作者: 不愿透露姓名的李某某 | 来源:发表于2019-07-22 08:48 被阅读0次

    方式一:

    package Day05

    import org.apache.spark.rdd.RDD

    import org.apache.spark.{SparkConf, SparkContext}

    object Sortcust01 {

    def main(args: Array[String]): Unit = {

    val conf=new SparkConf().setMaster("local[*]").setAppName(this.getClass.getSimpleName)

    val sc=new SparkContext(conf)

    //排序,首先按照颜值的降序,如果颜值相等,再按照年龄的升序

        val users=Array("laoduan 30 99","laozhao 88 99 ","laoyang 12 454")

    //将Driver端的数据并行化变成RDD

        val lines = sc.parallelize(users)

    val lmap: RDD[User] = lines.map(t => {

    val sp = t.split(" ")

    val name = sp(0)

    val age = sp(1).toInt

    val yan = sp(2).toInt

    new User(name,age,yan)

    })

    //将RDD里面装的User类型的数据进行排序

        val lsort: RDD[User] =lmap.sortBy (u => u)

    val res = lsort.collect()

    println(res.toBuffer)

    sc.stop()

    }

    }

    class User(val name:String,val age:Int,val nian:Int)extends Ordered[User]with Serializable {

    override def compare(that: User): Int = {

    if(this.nian==that.nian){

    this.age-that.age

    }else{

    -(this.nian-that.nian)

    }

    }

    override def toString:String =s"name: $name,age:$age,nian:$nian"

    }

    方式二

    package Day05

    import org.apache.spark.rdd.RDD

    import org.apache.spark.{SparkConf, SparkContext}

    object Sortcust02 {

    def main(args: Array[String]): Unit = {

    val conf=new SparkConf().setMaster("local[*]").setAppName(this.getClass.getSimpleName)

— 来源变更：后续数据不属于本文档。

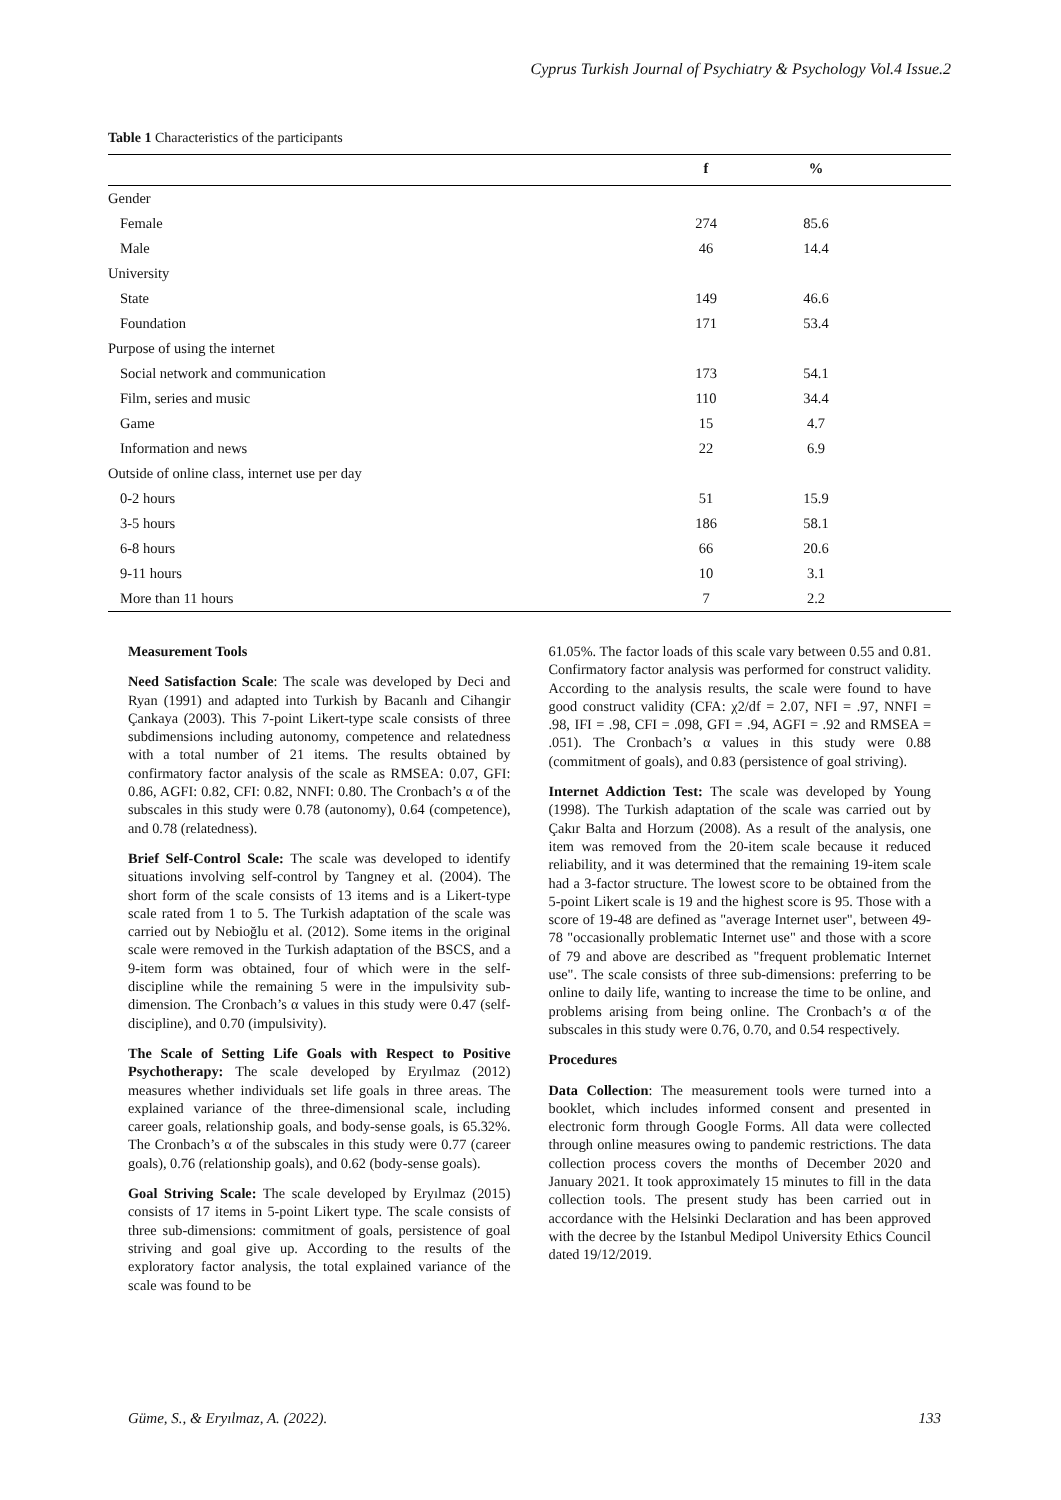Cyprus Turkish Journal of Psychiatry & Psychology Vol.4 Issue.2
Table 1 Characteristics of the participants
| | f | % | |
| --- | --- | --- | --- |
| Gender | | | |
| Female | 274 | 85.6 | |
| Male | 46 | 14.4 | |
| University | | | |
| State | 149 | 46.6 | |
| Foundation | 171 | 53.4 | |
| Purpose of using the internet | | | |
| Social network and communication | 173 | 54.1 | |
| Film, series and music | 110 | 34.4 | |
| Game | 15 | 4.7 | |
| Information and news | 22 | 6.9 | |
| Outside of online class, internet use per day | | | |
| 0-2 hours | 51 | 15.9 | |
| 3-5 hours | 186 | 58.1 | |
| 6-8 hours | 66 | 20.6 | |
| 9-11 hours | 10 | 3.1 | |
| More than 11 hours | 7 | 2.2 | |
Measurement Tools
Need Satisfaction Scale: The scale was developed by Deci and Ryan (1991) and adapted into Turkish by Bacanlı and Cihangir Çankaya (2003). This 7-point Likert-type scale consists of three subdimensions including autonomy, competence and relatedness with a total number of 21 items. The results obtained by confirmatory factor analysis of the scale as RMSEA: 0.07, GFI: 0.86, AGFI: 0.82, CFI: 0.82, NNFI: 0.80. The Cronbach’s α of the subscales in this study were 0.78 (autonomy), 0.64 (competence), and 0.78 (relatedness).
Brief Self-Control Scale: The scale was developed to identify situations involving self-control by Tangney et al. (2004). The short form of the scale consists of 13 items and is a Likert-type scale rated from 1 to 5. The Turkish adaptation of the scale was carried out by Nebioğlu et al. (2012). Some items in the original scale were removed in the Turkish adaptation of the BSCS, and a 9-item form was obtained, four of which were in the self-discipline while the remaining 5 were in the impulsivity sub-dimension. The Cronbach’s α values in this study were 0.47 (self-discipline), and 0.70 (impulsivity).
The Scale of Setting Life Goals with Respect to Positive Psychotherapy: The scale developed by Eryılmaz (2012) measures whether individuals set life goals in three areas. The explained variance of the three-dimensional scale, including career goals, relationship goals, and body-sense goals, is 65.32%. The Cronbach’s α of the subscales in this study were 0.77 (career goals), 0.76 (relationship goals), and 0.62 (body-sense goals).
Goal Striving Scale: The scale developed by Eryılmaz (2015) consists of 17 items in 5-point Likert type. The scale consists of three sub-dimensions: commitment of goals, persistence of goal striving and goal give up. According to the results of the exploratory factor analysis, the total explained variance of the scale was found to be
61.05%. The factor loads of this scale vary between 0.55 and 0.81. Confirmatory factor analysis was performed for construct validity. According to the analysis results, the scale were found to have good construct validity (CFA: χ2/df = 2.07, NFI = .97, NNFI = .98, IFI = .98, CFI = .098, GFI = .94, AGFI = .92 and RMSEA = .051). The Cronbach’s α values in this study were 0.88 (commitment of goals), and 0.83 (persistence of goal striving).
Internet Addiction Test: The scale was developed by Young (1998). The Turkish adaptation of the scale was carried out by Çakır Balta and Horzum (2008). As a result of the analysis, one item was removed from the 20-item scale because it reduced reliability, and it was determined that the remaining 19-item scale had a 3-factor structure. The lowest score to be obtained from the 5-point Likert scale is 19 and the highest score is 95. Those with a score of 19-48 are defined as "average Internet user", between 49-78 "occasionally problematic Internet use" and those with a score of 79 and above are described as "frequent problematic Internet use". The scale consists of three sub-dimensions: preferring to be online to daily life, wanting to increase the time to be online, and problems arising from being online. The Cronbach’s α of the subscales in this study were 0.76, 0.70, and 0.54 respectively.
Procedures
Data Collection: The measurement tools were turned into a booklet, which includes informed consent and presented in electronic form through Google Forms. All data were collected through online measures owing to pandemic restrictions. The data collection process covers the months of December 2020 and January 2021. It took approximately 15 minutes to fill in the data collection tools. The present study has been carried out in accordance with the Helsinki Declaration and has been approved with the decree by the Istanbul Medipol University Ethics Council dated 19/12/2019.
Güme, S., & Eryılmaz, A. (2022). 133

    val sc=new SparkContext(conf)

    //排序,首先按照颜值的降序,如果颜值相等,再按照年龄的升序

        val users=Array("laoduan 30 99","laozhao 88 99 ","laoyang 12 454")

    //将Driver端的数据并行化变成RDD

        val lines = sc.parallelize(users)

    val lmap: RDD[(String,Int,Int)] = lines.map(t => {

    val sp = t.split(" ")

    val name = sp(0)

    val age = sp(1).toInt

    val yan = sp(2).toInt

    (name,age,yan)

    })

    //排序(传入了一个排序规则,不会改变数据的格式,只会改变顺序)

        val lsort =lmap.sortBy (tp =>new  Boy(tp._2,tp._3))

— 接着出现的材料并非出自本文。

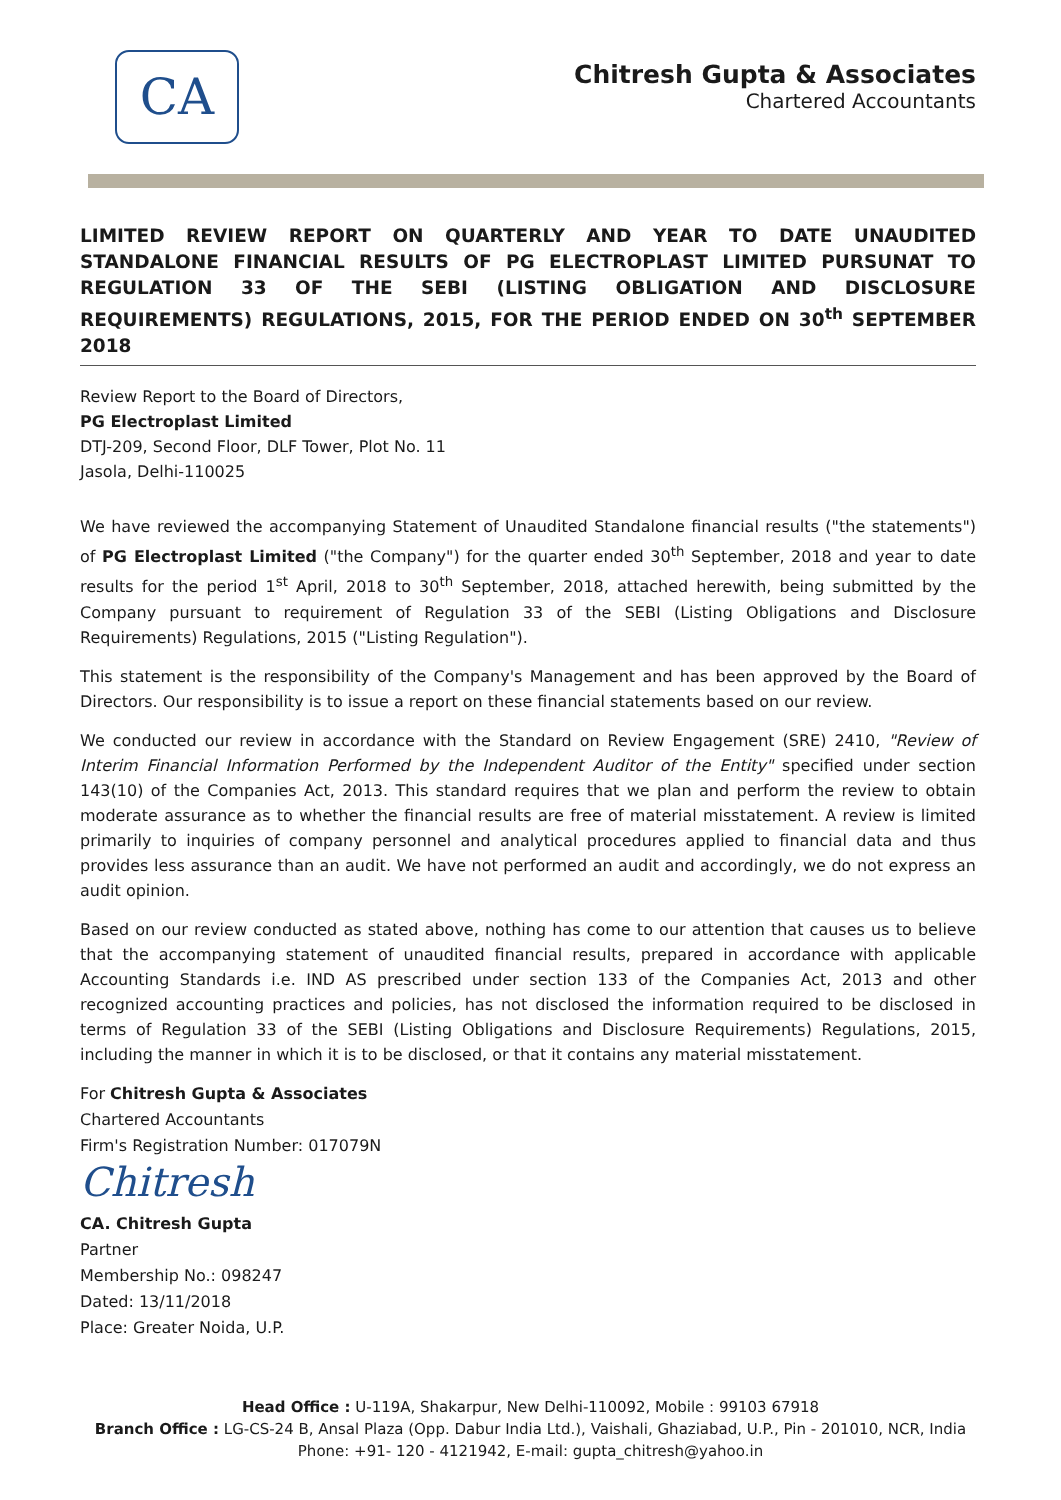CA
Chitresh Gupta & Associates
Chartered Accountants
LIMITED REVIEW REPORT ON QUARTERLY AND YEAR TO DATE UNAUDITED STANDALONE FINANCIAL RESULTS OF PG ELECTROPLAST LIMITED PURSUNAT TO REGULATION 33 OF THE SEBI (LISTING OBLIGATION AND DISCLOSURE REQUIREMENTS) REGULATIONS, 2015, FOR THE PERIOD ENDED ON 30<sup>th</sup> SEPTEMBER 2018
Review Report to the Board of Directors,
PG Electroplast Limited
DTJ-209, Second Floor, DLF Tower, Plot No. 11
Jasola, Delhi-110025
We have reviewed the accompanying Statement of Unaudited Standalone financial results ("the statements") of PG Electroplast Limited ("the Company") for the quarter ended 30<sup>th</sup> September, 2018 and year to date results for the period 1<sup>st</sup> April, 2018 to 30<sup>th</sup> September, 2018, attached herewith, being submitted by the Company pursuant to requirement of Regulation 33 of the SEBI (Listing Obligations and Disclosure Requirements) Regulations, 2015 ("Listing Regulation").
This statement is the responsibility of the Company's Management and has been approved by the Board of Directors. Our responsibility is to issue a report on these financial statements based on our review.
We conducted our review in accordance with the Standard on Review Engagement (SRE) 2410, "Review of Interim Financial Information Performed by the Independent Auditor of the Entity" specified under section 143(10) of the Companies Act, 2013. This standard requires that we plan and perform the review to obtain moderate assurance as to whether the financial results are free of material misstatement. A review is limited primarily to inquiries of company personnel and analytical procedures applied to financial data and thus provides less assurance than an audit. We have not performed an audit and accordingly, we do not express an audit opinion.
Based on our review conducted as stated above, nothing has come to our attention that causes us to believe that the accompanying statement of unaudited financial results, prepared in accordance with applicable Accounting Standards i.e. IND AS prescribed under section 133 of the Companies Act, 2013 and other recognized accounting practices and policies, has not disclosed the information required to be disclosed in terms of Regulation 33 of the SEBI (Listing Obligations and Disclosure Requirements) Regulations, 2015, including the manner in which it is to be disclosed, or that it contains any material misstatement.
For Chitresh Gupta & Associates
Chartered Accountants
Firm's Registration Number: 017079N
Chitresh
CA. Chitresh Gupta
Partner
Membership No.: 098247
Dated: 13/11/2018
Place: Greater Noida, U.P.
Head Office : U-119A, Shakarpur, New Delhi-110092, Mobile : 99103 67918
Branch Office : LG-CS-24 B, Ansal Plaza (Opp. Dabur India Ltd.), Vaishali, Ghaziabad, U.P., Pin - 201010, NCR, India
Phone: +91- 120 - 4121942, E-mail: gupta_chitresh@yahoo.in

    println(lsort.collect().toBuffer)

    sc.stop()

    }

    }

    class Boy(val age:Int,val nian:Int)extends Ordered[Boy]with Serializable {

    override def compare(that: Boy): Int = {

    if(this.nian==that.nian){

    this.age-that.age

    }else{

    -(this.nian-that.nian)

    }

    }

    }

    方式三:

    package Day05

    import org.apache.spark.rdd.RDD

    import org.apache.spark.{SparkConf, SparkContext}

    object Sortcust03{

    def main(args: Array[String]): Unit = {

    val conf=new SparkConf().setMaster("local[*]").setAppName(this.getClass.getSimpleName)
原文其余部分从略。